◘37◘ Sorulara Beklenmedik Cevaplar

4.2K 264 73
                                    

(Έπεφτε βαθιά σιωπή)
Epefte Vathia Siopi- Gianni Poulopoulos

Linkteki şarkı benim karantina döneminin özeti olabilir. Yıllarca Işıl German'dan dinlediğim o şarkıyı bir de Yunanca dinlemek bendeki anlamını iyice derinleştirdi. Sizin de dinlemenizi aşşşırı tavsiye ediyorum ama aşşşırı. Bakarsınız Yunanca şarkılar dinleriz beraber fkfkfk.

Aslında bu bölümü final olarak yazmıştım ve bitmişti ama gönlüm el vermedi. Yarısını keserek iki bölüm halinde atmaya karar verdim.

"Gözyaşlarım pıt pıt pıt"

Neyse güzel okurlarım, kendinize çok dikkat edin.

Sevgilerle - Emine

Tüm duvarların üstüme üstüme geldiği bir kuyudaydım sanki. Deli gibi bunalıyor, nefes alamıyordum. İçimden bir acı, küf kokusuyla birlikte yükseliyordu. Kafamı duvarlara vurmak, yüzümü ellerimle yırtmak içimdeki yangını söndürmek istiyordum ama olmuyordu.

Küçücük bir kuyuda daha da kapana kısılıyordum.

Kuyunun ucunda nokta kadar görünen ışığa doğru koşmak istiyordum. Sanki havasız bir ortamdaydım ve orası benim açık hava alanımdı. Ama oraya doğru değil koşmak ilerleyemiyordum bile.
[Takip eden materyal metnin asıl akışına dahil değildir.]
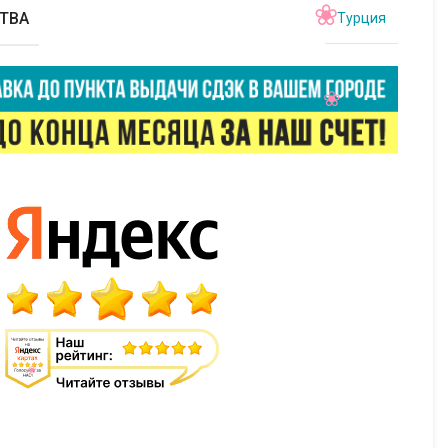
ТВА
Турция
"Hey!" Sesi duymamla birlikte bana çok uzakta olan ışık bir anda gözlerimi kör edecek kadar bana yakınlaştı ve beni içimden geçip giderek aştı. O anda gözlerimi irkilerek açtım. Gözlerimi bulayan ışık bir anda tekrar karanlığa kavuştu. 

Beynim, tanıdık olan tavanı netleyip seçti. Bu tavanı, bu gösterişli tavanı, ortamdaki aydınlık ama yine de iç bunaltan aydınlığı seçebiliyordu. Bordo, siyah, yeşil gibi koyu renklerin hakimiyeti ortamın kasvetini arttırıyor ama bana aylardır Olimpos'da gördüğüm aydınlık kadar rahatsızlık vermiyordu. Aksine bana huzur ve rahatlık veriyordu. Bilinenliğin, güvenin getirdiği huzurluktu bu.
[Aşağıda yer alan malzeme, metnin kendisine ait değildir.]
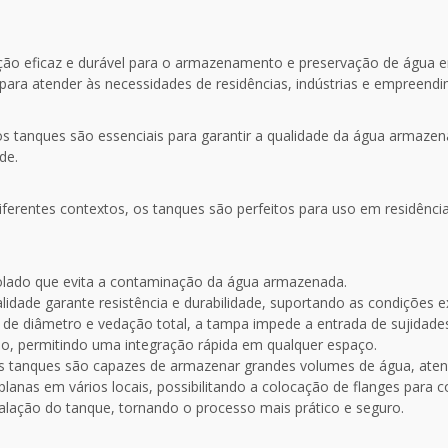
ção eficaz e durável para o armazenamento e preservação de água e
s para atender às necessidades de residências, indústrias e empreend
 tanques são essenciais para garantir a qualidade da água armazen
de.
diferentes contextos, os tanques são perfeitos para uso em residência
lado que evita a contaminação da água armazenada.
alidade garante resistência e durabilidade, suportando as condições 
e diâmetro e vedação total, a tampa impede a entrada de sujidades
ção, permitindo uma integração rápida em qualquer espaço.
 tanques são capazes de armazenar grandes volumes de água, atend
anas em vários locais, possibilitando a colocação de flanges para c
stalação do tanque, tornando o processo mais prático e seguro.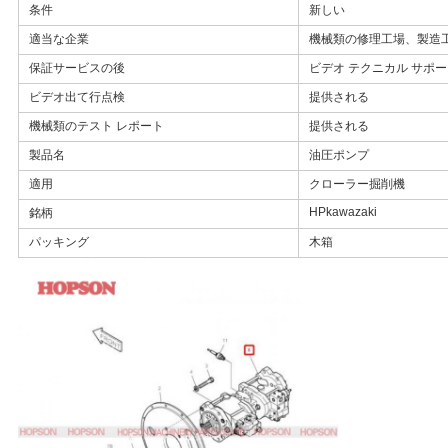
条件
新しい
に
適当な企業
機械類の修理工場、製造
連
保証サービスの後
ビデオ テクニカル サポ
絡
ビデオ出て行点検
提供される
機械類のテスト レポート
提供される
し
製品名
油圧ポンプ
な
適用
クローラー掘削機
HPkawazaki
銘柄
さ
パッキング
木箱
い
ニ
ュ
ー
Nefesim düzene girmeye çalışırken kendi çapında, kafamı çevirip bana seslenen kişiye baktım.  Bir bacağını diğer dizinin üzerine atarak bacaklarını masa olarak kullanan ve ellerinin arasında kağıt ve kalem tutan kurtarıcı hekimi, yorgun ve sevinçli gözleriyle bana bakıyordu. Dudağında hafif gülümseme sonrası elinde kağıt ve kalemi kenara doğru koydu ve bana doğru eğildi.

"Sonunda uyandınız. Bugün daha iyi misiniz tanrıçam?"

Nefesim yerine otururken dudaklarımı aralayıp iyiyim demek istedim fakat susuz kalmış dilim damağın buna izin vermedi. Bunu anında gören genç delikanlı hemen uzanıp su uzattı. Başımın altından destek vererek beni kaldırdıktan sonra dudaklarımı bir bardak suyla kutsadı.

"Kızım nasıl?"

Gülümseyerek bardağı yerine koydu ve bana doğru eğildi. Güven veren bakışları vardı. "Kızınız hayatımda gördüğüm en muhteşem varlık ve merak etmeyin çok da güçlü."

İçimden koca bir dağ parçalanıp un ufak olmuştu ama başka bir dağ da büyüyüp devleşmişti. Onu kucağıma almak, sevmek, emzirmek, görmek, koklamak, onu kendime katmak istiyordum. O öyle bir hazineye dönüşmüştü ki içimde ilk hissettiğim andan beri, şu anki hali dünyadaki her canlıyı; bitkileri, hayvanları, insanları ve hatta havayı bile besleyebilirdi.

Derin bir nefes alarak elimi göğsüme götürdüm. Bu, benim aylar sonra, aldığım ilk gerçek nefesti. Güvende hissediyordum ve güvende hissettirmeye hazırdım.

"Sizin gibi bir annesi olduğu için çok şanslı."

Konuşan hekime döndüğümde gözlerimin dolmasını engellemeye çalışıyordum. Bu, bir annenin alabileceği en iyi iltifat değildi de neydi?